Yang Yongliang’s Infinite Landscape is a digital animation based on his knowledge of traditional paintings. At first glance it is a tranquil traditional landscape, then you realise it is in constant motion. The ‘mountains’ are towering piles of skyscrapers and the image is criss-crossed by freeways bearing cars and trucks. The arms of cranes reach upwards and teams of construction workers labour in the foreground. The artist has said he feels ‘despair and sadness’ at what is being lost in the relentless modernisation of his home city of Shanghai. Jin Shi’s Mini-Home makes visible the unseen lives of poor urban migrants, a vast labour force living in the liminal zones created by urban demolition. They make temporary homes in the cracks of the cities – alleyways, construction sites, underneath bridges and beside freeways. The artist represents the contrast between the poverty of their reality and their aspirations by miniaturising the chaotic and cluttered temporary dwelling and all the possessions of its owner.
MadeIn (the artist formerly known as Xu Zhen) is represented by a work entitled Under Heaven 20121018 made of rosettes of oil paint squeezed onto the canvas from a pastry cook’s icing bag. The paint is so thick that the smell of oil paint fills the room and the work needs to be periodically turned upside down so that the paint does not begin to slide downwards. Initially it appears to be both charming and beautiful – but like dollops of an artificially flavoured and sweetened dessert it soon begins to cloy. The title is a reference to the ancient Chinese concept of ‘tian xia’ – ‘all under heaven’ – because the pattern is reminiscent of cityscapes seen from space. As such it reminds us that we are nothing but tiny life forms coexisting in a seething mass – much like the experience of living in a Chinese city. Wang Guofeng’s Ideality 1 – 10 depicts the Ten Grand Buildings constructed in just ten months in Beijing to mark the tenth anniversary of the 1949 Communist Revolution. These monuments to a socialist utopia render the individual human being miniature and insignificant. Shot at very high resolution, with people and cars edited out and the tiny figure of the artist dressed in a Mao suit inserted into each picture, the photographs are a cautionary tale about the unchecked power of ideology. If these overblown socialist edifices now seem to be relics of a lost civilisation, how will the shopping malls and ‘Wonderful Cities’ of multi-storey apartment buildings appear to future generations?

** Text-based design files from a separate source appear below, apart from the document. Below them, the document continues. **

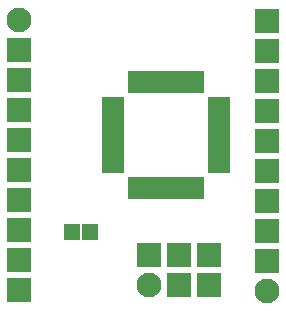
<source format=gbr>
G04 #@! TF.GenerationSoftware,KiCad,Pcbnew,(5.0.0)*
G04 #@! TF.CreationDate,2019-01-30T09:11:06+03:00*
G04 #@! TF.ProjectId,plata_avr,706C6174615F6176722E6B696361645F,rev?*
G04 #@! TF.SameCoordinates,Original*
G04 #@! TF.FileFunction,Soldermask,Top*
G04 #@! TF.FilePolarity,Negative*
%FSLAX46Y46*%
G04 Gerber Fmt 4.6, Leading zero omitted, Abs format (unit mm)*
G04 Created by KiCad (PCBNEW (5.0.0)) date 01/30/19 09:11:06*
%MOMM*%
%LPD*%
G01*
G04 APERTURE LIST*
%ADD10R,0.950000X1.900000*%
%ADD11R,1.900000X0.950000*%
%ADD12R,1.400000X1.400000*%
%ADD13C,2.100000*%
%ADD14R,2.100000X2.100000*%
G04 APERTURE END LIST*
D10*
G04 #@! TO.C,DD1*
X109200000Y-93750000D03*
X108400000Y-93750000D03*
X107600000Y-93750000D03*
X106800000Y-93750000D03*
X106000000Y-93750000D03*
X105200000Y-93750000D03*
X104400000Y-93750000D03*
X103600000Y-93750000D03*
D11*
X101900000Y-95450000D03*
X101900000Y-96250000D03*
X101900000Y-97050000D03*
X101900000Y-97850000D03*
X101900000Y-98650000D03*
X101900000Y-99450000D03*
X101900000Y-100250000D03*
X101900000Y-101050000D03*
D10*
X103600000Y-102750000D03*
X104400000Y-102750000D03*
X105200000Y-102750000D03*
X106000000Y-102750000D03*
X106800000Y-102750000D03*
X107600000Y-102750000D03*
X108400000Y-102750000D03*
X109200000Y-102750000D03*
D11*
X110950000Y-101050000D03*
X110950000Y-100250000D03*
X110950000Y-99450000D03*
X110950000Y-98650000D03*
X110950000Y-97850000D03*
X110950000Y-97050000D03*
X110950000Y-96250000D03*
X110950000Y-95450000D03*
G04 #@! TD*
D12*
G04 #@! TO.C,HL1*
X100000000Y-106500000D03*
X98500000Y-106500000D03*
G04 #@! TD*
D13*
G04 #@! TO.C,XP1*
X94000000Y-88500000D03*
D14*
X94000000Y-91040000D03*
X94000000Y-93580000D03*
X94000000Y-96120000D03*
X94000000Y-98660000D03*
X94000000Y-101200000D03*
X94000000Y-103740000D03*
X94000000Y-106280000D03*
X94000000Y-108820000D03*
X94000000Y-111360000D03*
G04 #@! TD*
D13*
G04 #@! TO.C,XP2*
X105000000Y-111000000D03*
D14*
X107540000Y-111000000D03*
X110080000Y-111000000D03*
X105000000Y-108460000D03*
X107540000Y-108460000D03*
X110080000Y-108460000D03*
G04 #@! TD*
G04 #@! TO.C,XP3*
X115000000Y-88640000D03*
X115000000Y-91180000D03*
X115000000Y-93720000D03*
X115000000Y-96260000D03*
X115000000Y-98800000D03*
X115000000Y-101340000D03*
X115000000Y-103880000D03*
X115000000Y-106420000D03*
X115000000Y-108960000D03*
D13*
X115000000Y-111500000D03*
G04 #@! TD*
M02*

</source>
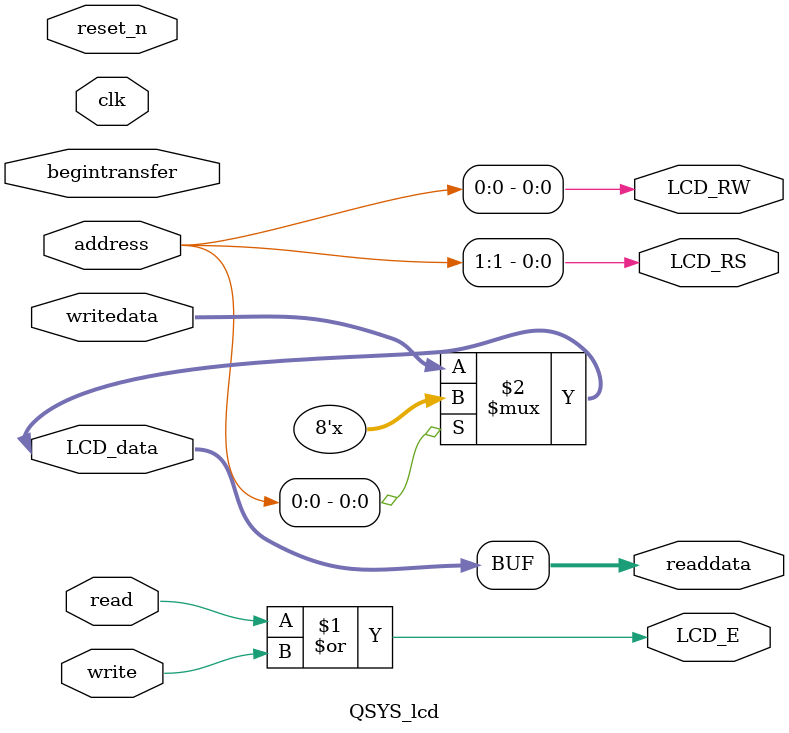
<source format=v>

`timescale 1ns / 1ps
// synthesis translate_on

// turn off superfluous verilog processor warnings 
// altera message_level Level1 
// altera message_off 10034 10035 10036 10037 10230 10240 10030 

module QSYS_lcd (
                  // inputs:
                   address,
                   begintransfer,
                   clk,
                   read,
                   reset_n,
                   write,
                   writedata,

                  // outputs:
                   LCD_E,
                   LCD_RS,
                   LCD_RW,
                   LCD_data,
                   readdata
                )
;

  output           LCD_E;
  output           LCD_RS;
  output           LCD_RW;
  inout   [  7: 0] LCD_data;
  output  [  7: 0] readdata;
  input   [  1: 0] address;
  input            begintransfer;
  input            clk;
  input            read;
  input            reset_n;
  input            write;
  input   [  7: 0] writedata;


wire             LCD_E;
wire             LCD_RS;
wire             LCD_RW;
wire    [  7: 0] LCD_data;
wire    [  7: 0] readdata;
  assign LCD_RW = address[0];
  assign LCD_RS = address[1];
  assign LCD_E = read | write;
  assign LCD_data = (address[0]) ? {8{1'bz}} : writedata;
  assign readdata = LCD_data;
  //control_slave, which is an e_avalon_slave

endmodule


</source>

The White Rabbit Gallery provides Sydney with the opportunity to see how Chinese artists manage with apparent ease the paradoxical feat of looking back to tradition, yet at the same time engaging with a challenging future. By engaging with the vitality of the contemporary art of China, visitors to the gallery come away with the realisation that art, in fact, speaks a universal language.